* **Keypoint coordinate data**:
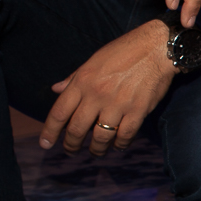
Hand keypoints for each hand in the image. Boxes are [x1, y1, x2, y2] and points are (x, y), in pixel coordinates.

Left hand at [39, 21, 174, 154]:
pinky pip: (125, 135)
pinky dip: (120, 144)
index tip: (45, 144)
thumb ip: (74, 77)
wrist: (156, 48)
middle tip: (71, 151)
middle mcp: (97, 95)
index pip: (59, 112)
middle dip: (71, 145)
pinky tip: (117, 145)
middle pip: (77, 129)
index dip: (50, 131)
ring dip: (96, 149)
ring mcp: (118, 104)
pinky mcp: (138, 110)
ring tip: (96, 152)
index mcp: (83, 82)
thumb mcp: (93, 60)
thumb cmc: (124, 51)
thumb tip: (56, 89)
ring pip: (100, 137)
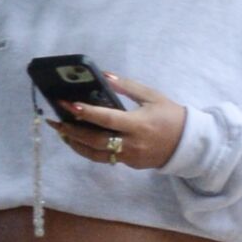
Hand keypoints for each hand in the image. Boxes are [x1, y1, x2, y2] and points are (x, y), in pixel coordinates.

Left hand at [51, 69, 185, 170]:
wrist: (187, 143)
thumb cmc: (170, 115)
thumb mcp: (152, 96)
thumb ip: (127, 87)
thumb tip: (104, 77)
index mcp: (139, 124)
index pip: (107, 120)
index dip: (86, 113)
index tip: (68, 105)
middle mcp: (132, 144)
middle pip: (96, 141)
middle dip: (72, 130)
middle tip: (55, 120)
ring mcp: (129, 157)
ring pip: (96, 154)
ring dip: (76, 144)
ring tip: (60, 131)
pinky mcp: (129, 164)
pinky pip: (104, 158)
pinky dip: (88, 150)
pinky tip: (77, 141)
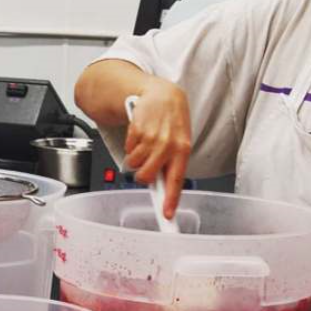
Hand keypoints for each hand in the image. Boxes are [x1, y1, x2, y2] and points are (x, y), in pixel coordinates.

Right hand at [124, 80, 191, 219]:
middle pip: (146, 177)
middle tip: (146, 165)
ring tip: (145, 145)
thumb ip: (171, 162)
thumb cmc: (171, 121)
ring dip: (136, 158)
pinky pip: (128, 150)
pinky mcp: (137, 130)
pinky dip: (131, 145)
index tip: (167, 215)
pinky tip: (140, 135)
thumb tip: (161, 189)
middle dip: (142, 175)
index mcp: (182, 149)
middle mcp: (168, 145)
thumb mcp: (178, 141)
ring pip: (134, 164)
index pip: (176, 181)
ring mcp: (151, 137)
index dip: (170, 201)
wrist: (161, 95)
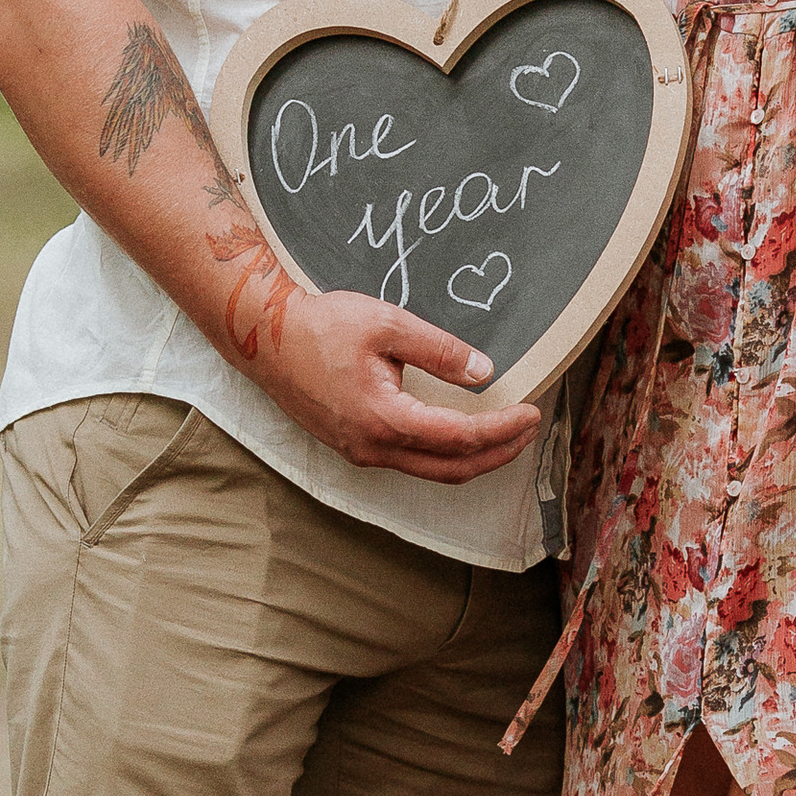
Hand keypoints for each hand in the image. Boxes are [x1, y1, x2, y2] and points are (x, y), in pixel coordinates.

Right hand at [263, 287, 541, 485]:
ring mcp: (360, 452)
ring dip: (473, 457)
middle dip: (498, 453)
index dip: (502, 430)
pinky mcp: (353, 446)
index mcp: (384, 419)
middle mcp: (372, 447)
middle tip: (529, 429)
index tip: (532, 413)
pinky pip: (409, 461)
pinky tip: (459, 433)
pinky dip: (444, 453)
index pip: (460, 438)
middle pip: (451, 468)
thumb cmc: (321, 326)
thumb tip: (483, 372)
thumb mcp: (387, 325)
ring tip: (504, 433)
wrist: (264, 337)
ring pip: (430, 470)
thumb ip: (439, 350)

* **Assignment**: Going through the records above line by line, transcribe each one exactly and skip any pictures.

* **Worked solution**:
Hand keypoints for each hand in the image. Boxes are [x1, y1, x2, y2] and points are (x, y), in pixel coordinates.

Left hand at [39, 21, 174, 154]:
pinky pip: (125, 135)
pinky dip: (120, 144)
index tip: (45, 144)
thumb ip: (74, 77)
wrist: (156, 48)
middle tip: (71, 151)
middle mcp: (97, 95)
index pip: (59, 112)
middle dip: (71, 145)
pinky tip: (117, 145)
middle pip: (77, 129)
index dip: (50, 131)
ring dip: (96, 149)
ring mcp: (118, 104)
pinky mcp: (138, 110)
ring tip: (96, 152)
index mcp: (83, 82)
thumb mcp: (93, 60)
thumb cmc: (124, 51)
thumb tip: (56, 89)
ring pip: (100, 137)
Hand keypoints for each hand in the image. Boxes are [x1, y1, x2, y2] and points are (x, y), in pixel coordinates.

Left hand at [51, 69, 185, 170]:
wrist: (187, 143)
thumb cmc: (170, 115)
thumb mcp: (152, 96)
thumb ip: (127, 87)
thumb tip: (104, 77)
index mcp: (139, 124)
index pip: (107, 120)
index dip: (86, 113)
index tip: (68, 105)
middle mcp: (132, 144)
middle pip: (96, 141)
middle dip: (72, 130)
middle tip: (55, 120)
ring mcp: (129, 157)
ring pip: (96, 154)
ring dip: (76, 144)
ring tip: (60, 131)
pinky mcp: (129, 164)
pinky pip: (104, 158)
pinky dip: (88, 150)
pinky tip: (77, 141)
Hand keypoints for each hand in the image. Boxes are [x1, y1, x2, y2] and points are (x, y), in pixel coordinates.

Right hand at [124, 80, 191, 219]:
middle pip: (146, 177)
middle tip: (146, 165)
ring tip: (145, 145)
thumb ip: (171, 162)
thumb cmc: (171, 121)
ring dip: (136, 158)
pinky pip: (128, 150)
pinky mcp: (137, 130)
pinky dip: (131, 145)
index tip: (167, 215)
pinky tip: (140, 135)
thumb tip: (161, 189)
middle dip: (142, 175)
index mcp: (182, 149)
middle mcp: (168, 145)
thumb mcp: (178, 141)
ring pip: (134, 164)
index pip: (176, 181)
ring mcp: (151, 137)
index dip: (170, 201)
wrist: (161, 95)
Hand keypoints for each hand in the image. Boxes are [x1, y1, x2, y2] and points are (x, y), in pixel coordinates.

Right hand at [263, 287, 541, 485]:
ring mcp: (360, 452)
ring dip: (473, 457)
middle dip: (498, 453)
index dip: (502, 430)
pinky mcp: (353, 446)
index mcp: (384, 419)
middle mcp: (372, 447)
middle tip: (529, 429)
index tip: (532, 413)
pinky pip: (409, 461)
pinky tip: (459, 433)
pinky dip: (444, 453)
index pip: (460, 438)
middle pip: (451, 468)
thumb cmc: (321, 326)
thumb tip: (483, 372)
thumb mcp: (387, 325)
ring tip: (504, 433)
wrist: (264, 337)
ring pip: (430, 470)
thumb ip: (439, 350)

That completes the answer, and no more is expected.